Hypertriglyceridemia can be anticipated and thus avoided or minimized by giving concomitant fenofibrate 145 mg with atorvostatin 20-80 mg and omega 3 fatty acid capsules. Low-dose bexarotene (1-3 tablets) can be initiated and the dose gradually increased as tolerated. In order to minimize the bexarotene-associated hyperlipidemia it is important to identify patients with familial hypertriglyceridemia, an individual or family history of myocardial infarction or cardiovascular disease (CV), or a history of diabetes. Many patients with a history of CV will have hypertriglyceridaemia that will need to be treated before starting bexarotene therapy with both fenofibrate at 145mg daily and atorvastatin at 20-40 mg, if there is high cholesterol. Fenofibrate and atorvastatin together should be used with caution since there is a small risk of rhabdomyolysis. Muscle symptoms and creatinine phosphokinase levels should be monitored.
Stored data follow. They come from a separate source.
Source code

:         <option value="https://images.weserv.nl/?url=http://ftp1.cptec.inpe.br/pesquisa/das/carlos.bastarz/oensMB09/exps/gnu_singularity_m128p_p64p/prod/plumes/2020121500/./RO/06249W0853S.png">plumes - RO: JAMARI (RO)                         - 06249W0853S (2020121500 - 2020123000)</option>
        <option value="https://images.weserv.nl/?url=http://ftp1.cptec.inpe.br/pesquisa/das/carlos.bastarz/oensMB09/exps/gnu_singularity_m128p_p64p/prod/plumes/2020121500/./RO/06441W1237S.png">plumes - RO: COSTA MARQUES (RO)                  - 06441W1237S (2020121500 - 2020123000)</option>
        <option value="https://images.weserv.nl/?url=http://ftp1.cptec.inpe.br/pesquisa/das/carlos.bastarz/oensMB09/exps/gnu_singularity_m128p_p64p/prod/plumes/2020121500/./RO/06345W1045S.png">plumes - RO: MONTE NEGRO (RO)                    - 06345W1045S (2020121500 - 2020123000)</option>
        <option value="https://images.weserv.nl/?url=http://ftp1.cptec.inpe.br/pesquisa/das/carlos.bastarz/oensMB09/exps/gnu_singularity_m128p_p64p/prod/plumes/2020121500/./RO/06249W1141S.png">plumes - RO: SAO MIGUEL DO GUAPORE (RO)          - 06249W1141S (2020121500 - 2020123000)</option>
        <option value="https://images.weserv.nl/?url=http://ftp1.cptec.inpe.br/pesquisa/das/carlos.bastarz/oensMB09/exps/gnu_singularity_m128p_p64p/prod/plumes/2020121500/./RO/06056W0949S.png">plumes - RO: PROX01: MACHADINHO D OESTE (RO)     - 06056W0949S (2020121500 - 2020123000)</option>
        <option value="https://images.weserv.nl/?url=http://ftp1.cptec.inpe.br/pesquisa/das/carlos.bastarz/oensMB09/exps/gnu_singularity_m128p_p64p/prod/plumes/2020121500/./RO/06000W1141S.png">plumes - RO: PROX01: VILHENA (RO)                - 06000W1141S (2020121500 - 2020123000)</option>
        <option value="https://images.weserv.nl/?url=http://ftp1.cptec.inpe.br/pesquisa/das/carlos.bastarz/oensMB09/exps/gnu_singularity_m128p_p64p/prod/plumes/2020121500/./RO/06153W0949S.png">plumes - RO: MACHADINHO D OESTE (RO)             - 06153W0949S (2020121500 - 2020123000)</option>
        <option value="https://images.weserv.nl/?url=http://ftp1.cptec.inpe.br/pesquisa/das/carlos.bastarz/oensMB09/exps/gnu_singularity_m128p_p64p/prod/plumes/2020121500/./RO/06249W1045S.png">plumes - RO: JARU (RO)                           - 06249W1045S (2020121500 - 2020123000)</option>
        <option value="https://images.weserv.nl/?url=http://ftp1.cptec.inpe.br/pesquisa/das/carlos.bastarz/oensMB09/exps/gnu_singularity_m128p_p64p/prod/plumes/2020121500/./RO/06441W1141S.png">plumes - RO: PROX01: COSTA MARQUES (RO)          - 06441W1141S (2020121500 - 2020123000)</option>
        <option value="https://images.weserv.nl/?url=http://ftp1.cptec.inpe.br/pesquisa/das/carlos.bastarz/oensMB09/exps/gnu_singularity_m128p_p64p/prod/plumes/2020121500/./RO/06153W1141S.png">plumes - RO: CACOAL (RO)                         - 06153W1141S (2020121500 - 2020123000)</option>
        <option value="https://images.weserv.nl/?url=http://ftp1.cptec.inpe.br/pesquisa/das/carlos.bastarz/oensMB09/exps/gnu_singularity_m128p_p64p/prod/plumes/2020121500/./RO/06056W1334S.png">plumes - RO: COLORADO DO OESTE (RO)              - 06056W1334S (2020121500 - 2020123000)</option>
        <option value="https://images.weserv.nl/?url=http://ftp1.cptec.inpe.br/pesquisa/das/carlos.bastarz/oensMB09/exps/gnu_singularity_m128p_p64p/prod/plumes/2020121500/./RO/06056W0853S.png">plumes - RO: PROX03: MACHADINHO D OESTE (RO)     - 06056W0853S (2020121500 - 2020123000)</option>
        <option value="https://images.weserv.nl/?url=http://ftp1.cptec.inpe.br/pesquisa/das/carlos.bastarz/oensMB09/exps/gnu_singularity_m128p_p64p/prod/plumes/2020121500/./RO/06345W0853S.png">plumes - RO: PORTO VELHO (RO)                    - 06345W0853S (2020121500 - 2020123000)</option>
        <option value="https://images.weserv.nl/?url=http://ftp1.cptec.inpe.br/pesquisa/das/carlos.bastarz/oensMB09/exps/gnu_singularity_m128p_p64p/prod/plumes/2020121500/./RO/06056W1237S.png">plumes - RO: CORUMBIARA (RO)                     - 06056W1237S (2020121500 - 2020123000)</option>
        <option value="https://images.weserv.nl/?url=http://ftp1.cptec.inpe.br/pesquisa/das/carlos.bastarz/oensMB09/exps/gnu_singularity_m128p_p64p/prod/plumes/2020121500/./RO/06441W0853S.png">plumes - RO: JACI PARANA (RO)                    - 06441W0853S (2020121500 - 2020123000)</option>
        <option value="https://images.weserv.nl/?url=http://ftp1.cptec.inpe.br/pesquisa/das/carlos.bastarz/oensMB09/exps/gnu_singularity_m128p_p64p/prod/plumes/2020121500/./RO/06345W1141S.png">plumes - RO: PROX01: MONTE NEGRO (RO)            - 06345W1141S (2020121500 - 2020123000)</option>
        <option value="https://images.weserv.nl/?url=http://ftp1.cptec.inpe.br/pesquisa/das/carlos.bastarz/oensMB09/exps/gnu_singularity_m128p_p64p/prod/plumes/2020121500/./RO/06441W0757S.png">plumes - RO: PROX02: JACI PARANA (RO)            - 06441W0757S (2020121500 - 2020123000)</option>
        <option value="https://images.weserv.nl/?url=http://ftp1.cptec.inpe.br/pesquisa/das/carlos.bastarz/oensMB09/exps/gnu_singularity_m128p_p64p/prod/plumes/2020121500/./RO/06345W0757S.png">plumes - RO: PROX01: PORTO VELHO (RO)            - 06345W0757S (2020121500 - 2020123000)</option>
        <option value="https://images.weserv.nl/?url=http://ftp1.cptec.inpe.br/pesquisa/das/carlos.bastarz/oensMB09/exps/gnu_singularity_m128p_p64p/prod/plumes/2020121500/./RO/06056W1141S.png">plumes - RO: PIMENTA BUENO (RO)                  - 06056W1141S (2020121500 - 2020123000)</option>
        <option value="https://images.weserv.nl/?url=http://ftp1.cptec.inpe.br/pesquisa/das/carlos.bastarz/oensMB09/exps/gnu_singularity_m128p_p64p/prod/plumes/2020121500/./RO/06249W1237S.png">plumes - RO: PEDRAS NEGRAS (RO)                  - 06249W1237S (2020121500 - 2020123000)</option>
Baseline free T4, thyroid stimulating hormone (TSH), and fasting triglyceride and cholesterol levels (HDL and LDL) should be obtained at baseline at one week of therapy, monthly until stable, and then every three months in all patients at baseline being considered for bexarotene treatment.

Conclusions

Bexarotene is effective in the management of CTCL, has the advantage of an oral route of administration, and is generally well tolerated. Our patient was started at a lower dose of bexarotene, and responded when the optimum dose of 600 mg per day was reached. An increase in dose (provided triglycerides remain within acceptable limits) is an option that should be considered before switching to a different therapy.